Re: [kvm PATCH v4 1/2] kvm: vmx: refactor vmx_msrs struct for vmalloc

From: Sean Christopherson <sean.j.christopherson@intel.com>
To: Marc Orr <marcorr@google.com>
Cc: kvm@vger.kernel.org, jmattson@google.com, rientjes@google.com,
	konrad.wilk@oracle.com, linux-mm@kvack.org,
	akpm@linux-foundation.org, pbonzini@redhat.com,
	rkrcmar@redhat.com, willy@infradead.org
Subject: Re: [kvm PATCH v4 1/2] kvm: vmx: refactor vmx_msrs struct for vmalloc
Date: Fri, 26 Oct 2018 04:02:20 -0700	[thread overview]
Message-ID: <20181026110220.GA17600@linux.intel.com> (raw)
In-Reply-To: <20181026075900.111462-2-marcorr@google.com>

On Fri, Oct 26, 2018 at 12:58:59AM -0700, Marc Orr wrote:
> Previously, the vmx_msrs struct relied being aligned within a struct
> that is backed by the direct map (e.g., memory allocated with kalloc()).
> Specifically, this enabled the virtual addresses associated with the
> struct to be translated to physical addresses. However, we'd like to
> refactor the host struct, vcpu_vmx, to be allocated with vmalloc(), so
> that allocation will succeed when contiguous physical memory is scarce.

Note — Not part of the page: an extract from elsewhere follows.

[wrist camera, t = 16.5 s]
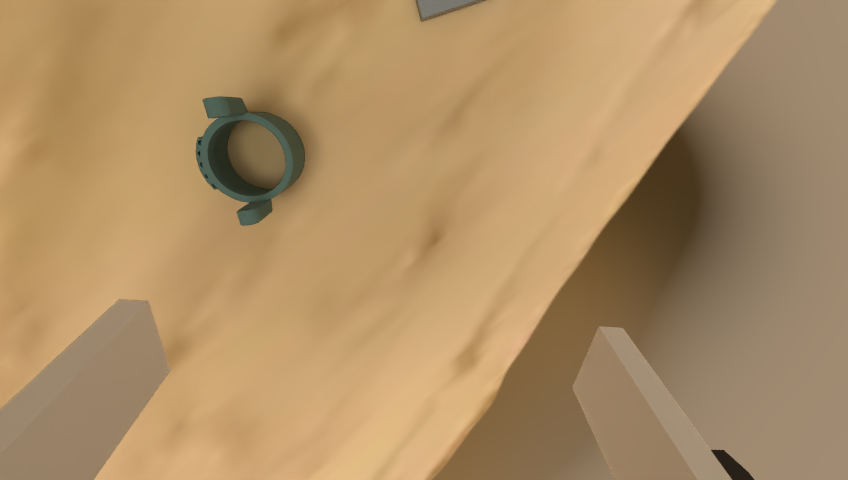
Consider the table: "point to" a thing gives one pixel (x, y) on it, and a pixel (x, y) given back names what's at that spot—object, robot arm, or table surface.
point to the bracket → (220, 169)
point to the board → (441, 7)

IMO the changelog should call out that he MSR load/store lists are
referenced in the VMCS by their physical address and therefore must be
contiguous in physical memory.  Without that knowledge it may not be
obvious as to why we care about keeping the address contigous.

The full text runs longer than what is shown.